Wiki adoption in enterprise - Participation inequality

There have been few online discussions about how emails and word documents are bad and their use in collaborative environments and organisations should be reduced. I mostly agree. Email within enterprise has become most used tool and often work comes to standstill if email is down. So regimented have we become with use of emails that we don’t want to use tools which are far better suited for today's changing times of increased collaboration where participants are often sitting across continents. Email is a great tool but like any other tool it is meant to do a certain task and not everything. While championing the use of wiki for team collaboration, I had few observations:

  1. No learning new tool: Many people don’t use wikis because they don’t want to learn a new tool. Even though using wiki is as simple as typing in plain English with some simple mark up, it appears too much to learn for many.
  2. Old Habits Difficult to Change: Many just don’t get it why they should not use MS Excel and MS word for certain tasks and instead should be asked to use the wiki. They think the wiki is an overhead and they dont have time to go to a site and put content there. They dont consider wiki as a tool but as some fancy site. Old habits die hard.
  3. Email Regimentation: Heavy use of email has regimented us. I have seen many people doing their wiki contributions starting with "hellos" and ending with "regards" like they do in emails.
  4. Scarcity is power: Many feel threatened by wiki culture as it takes away the control. Information and knowledge is the power. Scarcity of information is what makes certain people derive their power and authority. They wouldn't want to let it go. They want to keep the information scarce.
  5. Openness is scary: Wikis are open and content can be created/edited and deleted by user. That scares lots of people. Many years of corporate life where every tool is controlled and every usage need some sort of approval by someone, this openness and control sounds too good and too scary.
  6. No incentive to contribute: Wiki pages are result of collaboration and author names are not displayed on top of page. This puts off people as they are used to announce their names on top of word documents. Word documents can be sent over emails with CC to all those people who would do your year end performance reviews. Personal efforts are recognised and not the collaborative so there is little incentive in contributing to wiki.
  7. Volunteering is unfamiliar: Wikis are flat, unstructured and non-hierarchical. That is exactly opposite of what an enterprise is. People who are too accustomed to hierarchies and being directed, volunteering to wiki remains an unfamiliar territory.

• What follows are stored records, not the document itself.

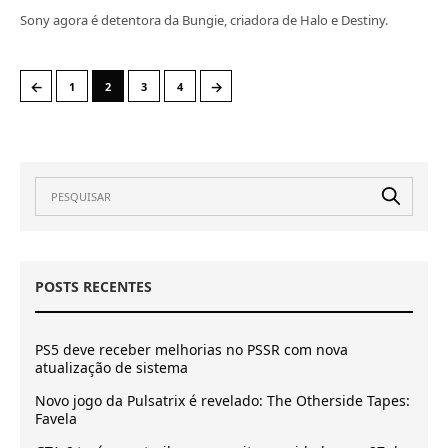
Sony agora é detentora da Bungie, criadora de Halo e Destiny.
←
→
1
2
3
4
POSTS RECENTES
PS5 deve receber melhorias no PSSR com nova
atualização de sistema
Novo jogo da Pulsatrix é revelado: The Otherside Tapes:
Favela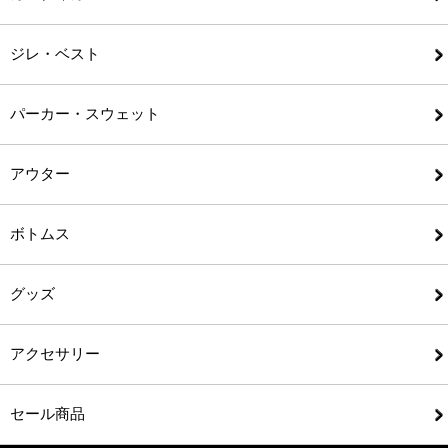
ジレ・ベスト
パーカー・スウェット
アウター
ボトムス
グッズ
アクセサリー
セール商品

All This though is hardly surprising as most of multi-users communities suffer from this pattern of behaviour where very few people contribute and most just lurk around. This is also called as participation inequality and is excellently explained by Jacob Nielsen. As per this theory :

In most online communities, 90% of users are lurkers who never contribute, 9% of users contribute a little, and 1% of users account for almost all the action

The benefits which a simple, social and collaboration tool like wiki can bring behind firewall are immense but there remain few roadblocks to overcome to make wikis a success. I stumbled upon a site called wikipatterns , which does a very nice job of documenting patterns on wiki adoption. It s many patterns some of which I have personally come across, like wiki phobia (somewhat similar to my point 4 above). Reading the patterns, I just realised that I was about to become a Wiki Bully.


5 comments:

Anonymous said...

I had similar experience. As you pointed out it might be unavoidable. There are always few people who contribute more. I wonder why that is so! - vishal

baradas said...
This comment has been removed by the author.
baradas said...

About adoption of Wikis in an Enterprise inspite of the fact that it's slow it still has broadened the contributor set.
Say something like project news whereas a news letter used to be maintained earlier wikis have ensured that project information is dynamically updated by any team member.
Expecting changes at the pace of the internet within an enterprise is in any case an utopian thought.

Gaurav said...

Barada, you are right, wikis have broadened the contributor set. The participation inequality I was refering to applies not only to wikis but also to other online community sites as pointed out by Neilson. And as he says there are certain practices which when followed can lead to increased participation. Change takes its own course and in case of wiki adoption in enterprise, there are hurdles of old guard or a generation of employees who are goign to resist the change.

Anonymous said...

I think there is no harm even if a few contribute...but surely it need to be increased for better leverage.

one major reason I have found through my experience and research in KM, why people don't contribute is that average user doesn't have a great command over language.
We all have something to share but writing and sharing is still quite a process. We at Kreeo.com are attempting at creating a collective learning platform (combines Open Web & enterprise domains) which aims at making enterprise 2.0 more simple, usable, and more meaningful.